Estimation of Distribution Algorithms (EDAs) are a class of optimisation methods at the intersection of machine learning and evolutionary computation. They repeatedly sample search points from a probability distribution over the search space, and refine the probability distribution to increase the chance of sampling better points.

The runtime of an EDA is the number of samples required by the algorithm to discover an optimal solution. The runtime depends on

multiple factors, including its parameter settings, the class of probability distributions, and on characteristics of the optimisation problem such as the problem dimension.

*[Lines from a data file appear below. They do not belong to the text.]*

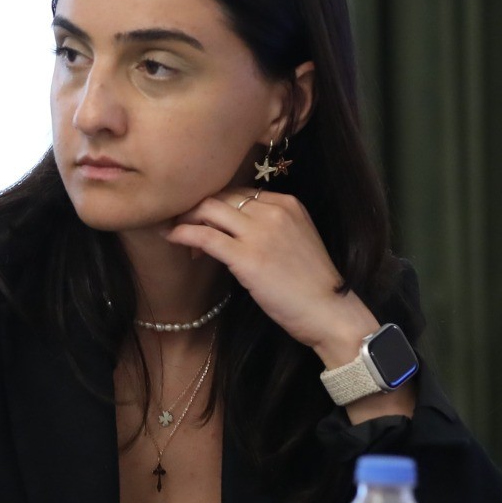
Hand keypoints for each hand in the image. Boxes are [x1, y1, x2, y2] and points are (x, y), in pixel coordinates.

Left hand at [165, 189, 378, 366]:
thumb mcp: (296, 240)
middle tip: (182, 223)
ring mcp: (260, 232)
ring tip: (174, 231)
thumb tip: (234, 229)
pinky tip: (172, 238)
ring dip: (186, 218)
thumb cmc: (313, 284)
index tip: (206, 221)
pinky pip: (205, 236)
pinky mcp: (247, 257)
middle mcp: (273, 210)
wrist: (329, 310)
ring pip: (209, 209)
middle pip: (221, 195)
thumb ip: (271, 227)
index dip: (218, 204)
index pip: (240, 192)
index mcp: (288, 203)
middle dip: (197, 207)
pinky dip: (183, 234)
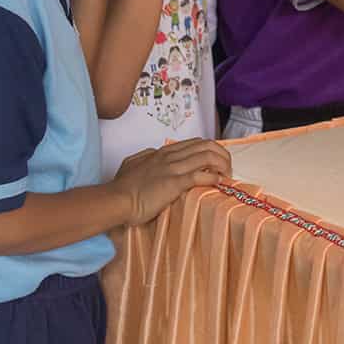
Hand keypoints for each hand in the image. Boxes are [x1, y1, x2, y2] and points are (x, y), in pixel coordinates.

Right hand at [110, 139, 230, 225]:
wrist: (115, 200)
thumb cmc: (122, 187)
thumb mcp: (132, 163)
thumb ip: (145, 156)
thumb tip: (153, 153)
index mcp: (164, 151)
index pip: (196, 143)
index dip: (212, 150)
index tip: (217, 162)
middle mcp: (171, 156)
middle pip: (207, 146)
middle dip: (223, 155)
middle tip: (227, 169)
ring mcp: (174, 168)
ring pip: (208, 157)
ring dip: (222, 165)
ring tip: (227, 176)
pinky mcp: (175, 182)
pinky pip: (201, 175)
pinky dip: (214, 178)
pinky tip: (219, 183)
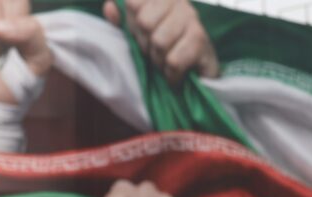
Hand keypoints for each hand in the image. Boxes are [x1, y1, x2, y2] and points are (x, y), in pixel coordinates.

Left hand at [103, 0, 218, 85]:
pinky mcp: (202, 40)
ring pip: (160, 42)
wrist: (198, 75)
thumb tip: (109, 7)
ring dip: (158, 61)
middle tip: (153, 52)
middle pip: (145, 22)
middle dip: (145, 45)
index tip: (141, 36)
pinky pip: (174, 60)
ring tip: (165, 63)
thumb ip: (122, 20)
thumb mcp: (138, 35)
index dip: (132, 26)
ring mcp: (192, 19)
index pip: (134, 3)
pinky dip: (171, 74)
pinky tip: (175, 73)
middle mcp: (179, 2)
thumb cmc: (165, 51)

This talk introduces some EDAs and techniques to estimate their runtime. Insights about the runtime of EDAs can help design more efficient EDAs for given optimisation problems.

Biography

Dr Lehre is Senior Lecturer in the School of Computer Science at the University of Birmingham (since Jan 2017). Before joining Birmingham, he was since 2011 Assistant Professor with the University of Nottingham. He obtained MSc and PhD degrees in Computer Science from the Norwegian University of Science and Technology (NTNU) in Trondheim, He completed the PhD in 2006 under the supervision of Prof Pauline Haddow, and joined the School of Computer Science at The University of Birmingham, UK, as a Research Fellow in January 2007 with Prof Xin Yao. He was a Post Doctoral Fellow at DTU Informatics, Technical University of Denmark in Lyngby, Denmark from April 2010.

Dr Lehre's research interests are in theoretical aspects of nature-inspired search heuristics, in particular runtime analysis of population-based evolutionary algorithms. His research has won numerous best paper awards, including GECCO (2013, 2010, 2009, 2006), ICSTW (2008), and ISAAC (2014). He is vice-chair of IEEE Task Force on Theoretical Foundations of Bio-inspired Computation, and a member of the editorial board of Evolutionary Computation and associate editor of IEEE Transactions of Evolutionary Computation. He has guest-edited special issues of Theoretical Computer Science and IEEE Transaction on Evolutionary Computation on theoretical foundations of evolutionary computation. Dr Lehre has given many tutorials on evolutionary computation in summer schools and conferences.